"Thomas' direction
seems just right, capturing the humanity of the
music ...
there is no higher praise for Bach
performance"
— FANFARE
“unsurpassable as a Bach interpreter”
JEFFREY THOMAS
is Artistic and Music Director of the American Bach Soloists,
with whom he has directed and conducted recordings
of more than 25 cantatas, the Mass in B Minor, Musical
Offering, motets, chamber music, and works
by Schütz, Pergolesi, Vivaldi, Haydn,
and Beethoven. He has appeared with the Baltimore, Berkeley,
Boston, Detroit, Houston, National, Rochester, Minnesota,
and San Francisco symphony orchestras; with the Vienna
Symphony and the New Japan Philharmonic; with virtually
every American baroque orchestra; and in Austria,
England, Germany, Italy, Japan, and Mexico.
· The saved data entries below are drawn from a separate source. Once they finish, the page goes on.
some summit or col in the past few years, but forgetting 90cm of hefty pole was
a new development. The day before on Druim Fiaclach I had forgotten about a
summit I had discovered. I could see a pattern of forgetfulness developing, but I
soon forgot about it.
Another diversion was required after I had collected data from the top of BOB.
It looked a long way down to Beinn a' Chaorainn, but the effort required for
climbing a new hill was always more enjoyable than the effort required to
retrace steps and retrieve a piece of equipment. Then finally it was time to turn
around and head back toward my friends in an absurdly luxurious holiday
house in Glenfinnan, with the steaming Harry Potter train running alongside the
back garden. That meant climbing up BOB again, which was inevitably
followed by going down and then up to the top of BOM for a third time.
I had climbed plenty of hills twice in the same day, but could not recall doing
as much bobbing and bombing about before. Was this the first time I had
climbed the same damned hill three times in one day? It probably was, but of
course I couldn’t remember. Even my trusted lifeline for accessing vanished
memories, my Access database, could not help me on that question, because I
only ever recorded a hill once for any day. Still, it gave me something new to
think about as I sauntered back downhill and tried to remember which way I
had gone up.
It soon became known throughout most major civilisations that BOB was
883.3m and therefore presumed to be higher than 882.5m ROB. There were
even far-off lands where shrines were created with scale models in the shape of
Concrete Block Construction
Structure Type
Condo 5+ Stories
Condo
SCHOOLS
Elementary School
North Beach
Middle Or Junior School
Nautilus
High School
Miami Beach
He has
performed at the Santa Fe Chamber Music Festival,
Spoleto USA Festival, Ravinia Festival, Saratoga Performing
Arts Center, Berkeley Festival and Exhibition, Boston
Early Music Festival, Bethlehem Bach Festival, Göttingen
Festival, Tage Alte Musik Festival in Regensburg,
E. Nakamichi Baroque Festival in Los Angeles, the
Smithsonian Institution, and at the Brooklyn Academy
of Music's "Next Wave
Festival," and he has collaborated on several occasions
as conductor with the Mark Morris Dance Group.
Before
devoting all of his time to conducting, he was
one of the first recipients of the San Francisco
Opera Company's prestigious Adler Fellowships.
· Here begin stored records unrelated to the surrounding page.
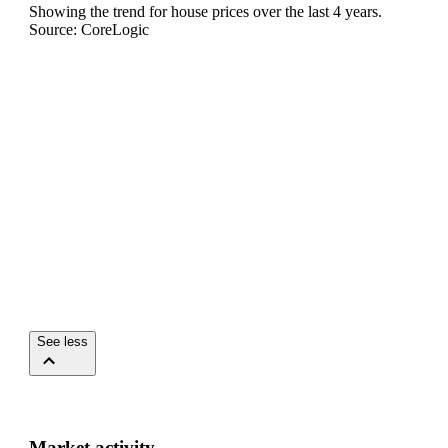
Showing the trend for
house
prices over the last
4
years.
Source: CoreLogic
See less
Market activity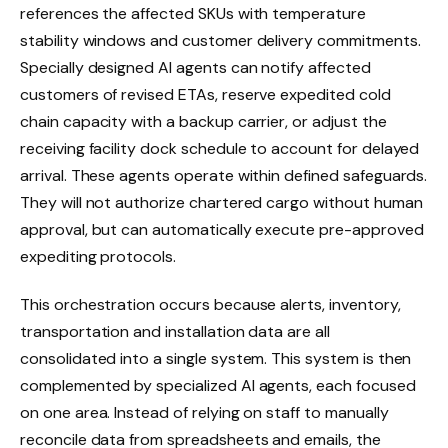
references the affected SKUs with temperature
stability windows and customer delivery commitments.
Specially designed AI agents can notify affected
customers of revised ETAs, reserve expedited cold
chain capacity with a backup carrier, or adjust the
receiving facility dock schedule to account for delayed
arrival. These agents operate within defined safeguards.
They will not authorize chartered cargo without human
approval, but can automatically execute pre-approved
expediting protocols.
This orchestration occurs because alerts, inventory,
transportation and installation data are all
consolidated into a single system. This system is then
complemented by specialized AI agents, each focused
on one area. Instead of relying on staff to manually
reconcile data from spreadsheets and emails, the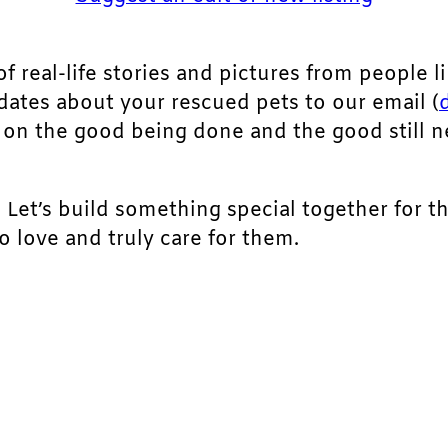
of real-life stories and pictures from people li
pdates about your rescued pets to our email (
ht on the good being done and the good still 
. Let’s build something special together for t
 love and truly care for them.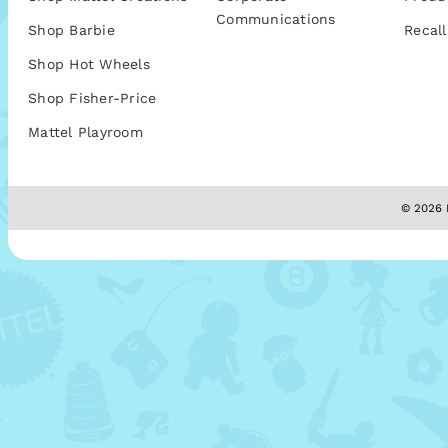
Communications
Shop Barbie
Recall
Shop Hot Wheels
Shop Fisher-Price
Mattel Playroom
© 2026 M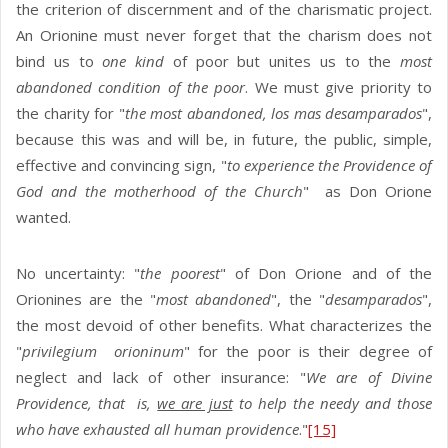
the criterion of discernment and of the charismatic project.
An Orionine must never forget that the charism does not
bind us to
one kind
of poor but unites us to the
most
abandoned condition of the poor
. We must give priority to
the charity for "
the most abandoned, los mas desamparados
",
because this was and will be, in future, the public, simple,
effective and convincing sign, "
to experience the Providence of
God and the motherhood of the Church
" as Don Orione
wanted.
No uncertainty: "
the poorest
" of Don Orione and of the
Orionines are the "
most abandoned
", the "
desamparados
",
the most devoid of other benefits. What characterizes the
"
privilegium
orioninum
" for the poor is their degree of
neglect and lack of other insurance: "
We are of Divine
Providence, that is,
we are just
to help the needy and those
who have exhausted all human providence
."
[15]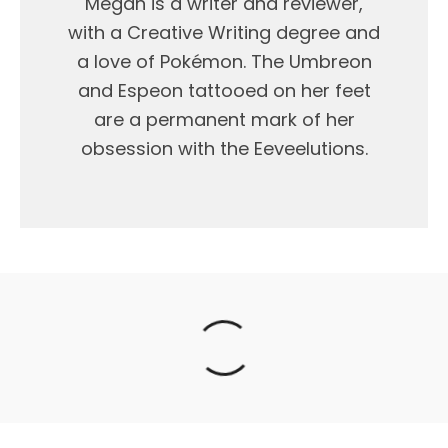
Megan is a writer and reviewer,
with a Creative Writing degree and
a love of Pokémon. The Umbreon
and Espeon tattooed on her feet
are a permanent mark of her
obsession with the Eeveelutions.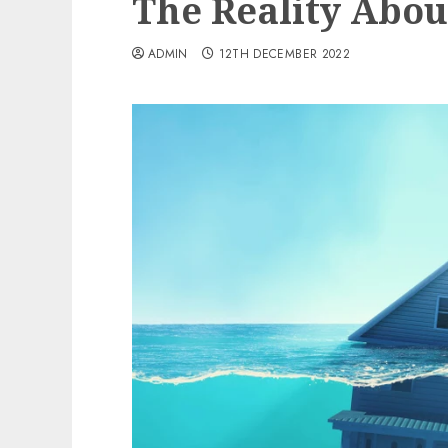
The Reality Abou
ADMIN
12TH DECEMBER 2022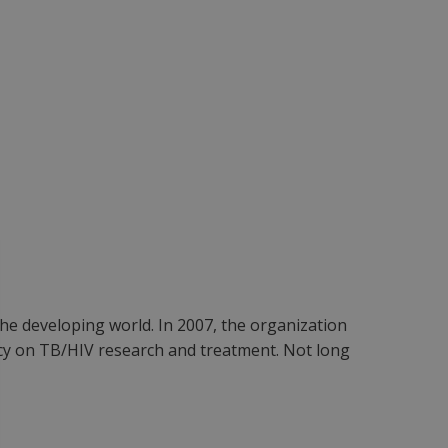
he developing world. In 2007, the organization
cacy on TB/HIV research and treatment. Not long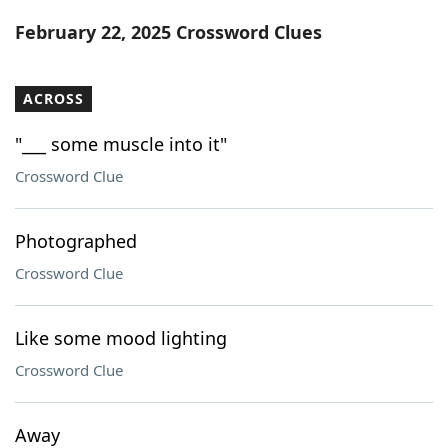
Word List
Maker
February 22, 2025 Crossword Clues
Blog
ACROSS
Our Brands
"___ some muscle into it"
Crossword Clue
Photographed
Crossword Clue
Like some mood lighting
Crossword Clue
Away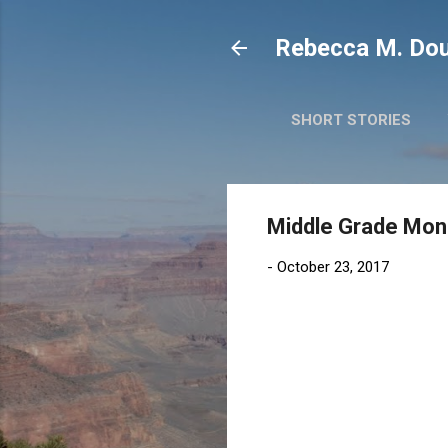
Rebecca M. Dou
SHORT STORIES
Middle Grade Mond
-
October 23, 2017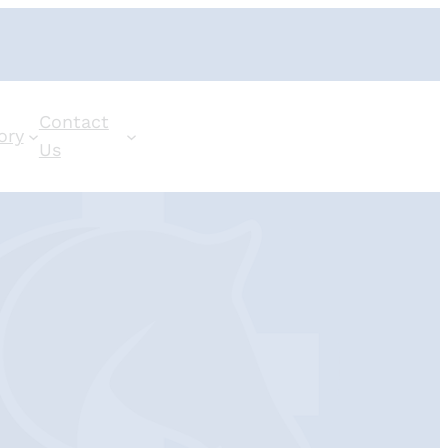
Contact
ory
Us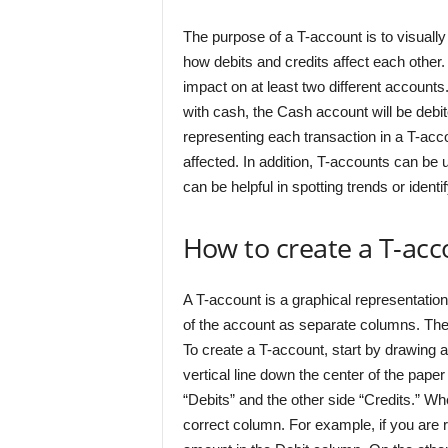
The purpose of a T-account is to visually
how debits and credits affect each other.
impact on at least two different account
with cash, the Cash account will be debit
representing each transaction in a T-acc
affected. In addition, T-accounts can be 
can be helpful in spotting trends or iden
How to create a T-ac
A T-account is a graphical representation
of the account as separate columns. Th
To create a T-account, start by drawing a
vertical line down the center of the paper 
“Debits” and the other side “Credits.” Wh
correct column. For example, if you are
Cited by The Wall Street Journal as "a superstar
among oratorio tenors," Mr. Thomas'
extensive discography
of vocal music includes dozens of
recordings of major works for Decca, EMI, Erato,
Koch International Classics, Denon, Harmonia Mundi,
Smithsonian, Newport Classics, and Arabesque.
Mr. Thomas is an avid exponent of contemporary
music, and has conducted the premieres of new operas,
including David Conte's Gift
of the Magi and Firebird Motel, and
premiered song cycles of several composers, including
two cycles written especially for him. He has
performed lieder recitals at the Smithsonian,
song recitals at various universities, and appeared
with his own vocal chamber music ensemble, L'Aria
Viva.
Mr. Thomas currently hosts two shows on one of the nation's premiere classical music radio stations, KDFC, the last major commercial classical station in America to make the transition to public radio. Through world-wide streaming audio, he brings his experience and love for Baroque and choral music to a global audience.
Educated at the Oberlin
Conservatory of Music, Manhattan School of Music, and
the Juilliard School of Music, with further studies in
English literature at Cambridge University, he has taught
at the Amherst Early Music Workshop, Oberlin College
Conservatory Baroque Performance Institute, San Francisco
Early Music Society, and Southern Utah Early Music Workshops,
presented master classes at the New England Conservatory
of Music, San Francisco Conservatory of Music, SUNY at
Buffalo, Swarthmore College, and Washington University,
been on the faculty of Lehigh University in Pennsylvania,
and was artist-in-residence at the University of California,
where he is now professor of music (Barbara K. Jackson
Chair in Choral Conducting) and director of choral
ensembles in the Department
of Music at UC
Davis. He was a UC Davis Chancellor's Fellow from 2001 to 2006; and the Rockefeller Foundation awarded him a prestigious Residency at the Bellagio Study and Conference Center at Villa Serbelloni for April 2007, to work on his manuscript, "Handel's Messiah: A Life of Its Own."